An A‑Z guide of the Nigerian music scene

Davido shot by Frank Fieber

Nigerian musicians are making a major impact across the globe – but in their home country, the industry has a different set of rules. Lagos-based journalist Joey Akan provides a beginner’s guide.

This is an amazing era for Nigerian music.

The sounds of the scene are penetrating markets across the globe. Drake’s mega hit One Dance was achieved with help from Wizkid, while Beyonce leaned heavily on the movement’s largest stars to birth her soundtrack album, Lion King: The Gift. In 2019, Burna Boy has been pushing for a crossover campaign with his Grammy-nominated African Giant album. The London diaspora is nurturing a tight cultural bond with Lagos and it’s become a rites of passage for Nigeria’s biggest stars – Wizkid, Burna Boy and Davido – to perform at The O2 Arena. There’s also a wave of exciting new names on the scene, from Rema, to Joeboy and The Face’s cover star Naira Marley.

_Required tasks_.
- 1) According to the guide to the Nigerian music scene, why is this an amazing era for Nigerian music? Answer in one to three sentences.
- 2) List every name the guide to the Nigerian music scene gives for the wave of exciting new names on the scene.
- 3) Go on with the guide to the Nigerian music scene, starting after its final sentence.

_Given records_.

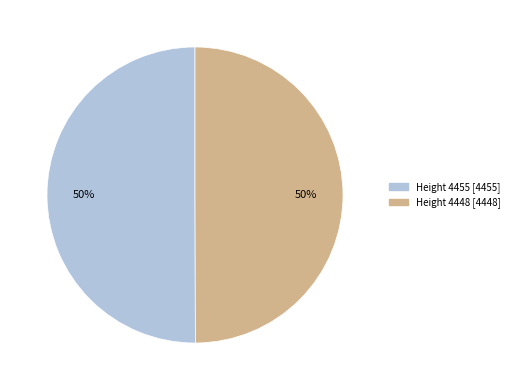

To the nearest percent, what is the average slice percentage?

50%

--

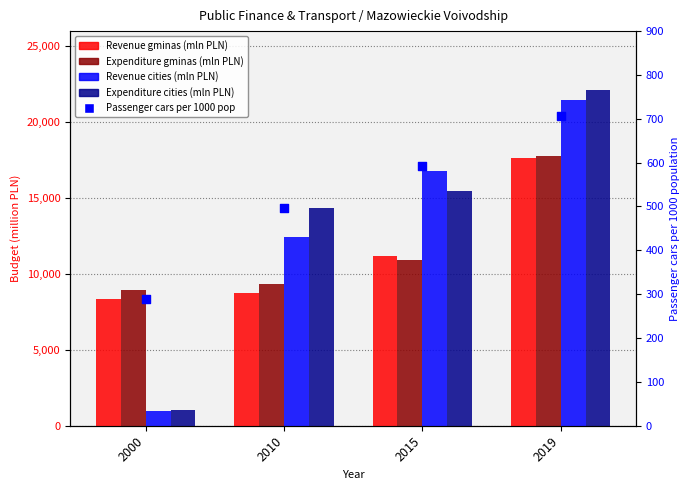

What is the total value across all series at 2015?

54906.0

_Responses in order_.
- 1) The sounds of the Nigerian scene are reaching markets across the globe. Nigerian stars have contributed to international projects, such as Wizkid's role in Drake's One Dance and Beyonce's reliance on the movement's largest stars for Lion King: The Gift. Burna Boy's Grammy-nominated African Giant album, the biggest stars performing at The O2 Arena and a wave of exciting new names add to this.

- 2)
- Rema
- Joeboy
- Naira Marley

- 3)
But compared to the US and the UK, the Nigerian music industry is, admittedly, a little chaotic. So understand the context around the contemporary Nigerian scene, here’s an A‑Z. Don’t refer to this alphabet next year – things are really moving at breakneck speed.

A is for Alté

When a new generation of Nigerian kids wanted to hear new music on radio, they upped and created an entire subculture to cater to them. Alté kids are the Nigerian youth known for creating, showcasing and amplifying fashion styles and genre-bending music which strongly differ from the dominant local standards.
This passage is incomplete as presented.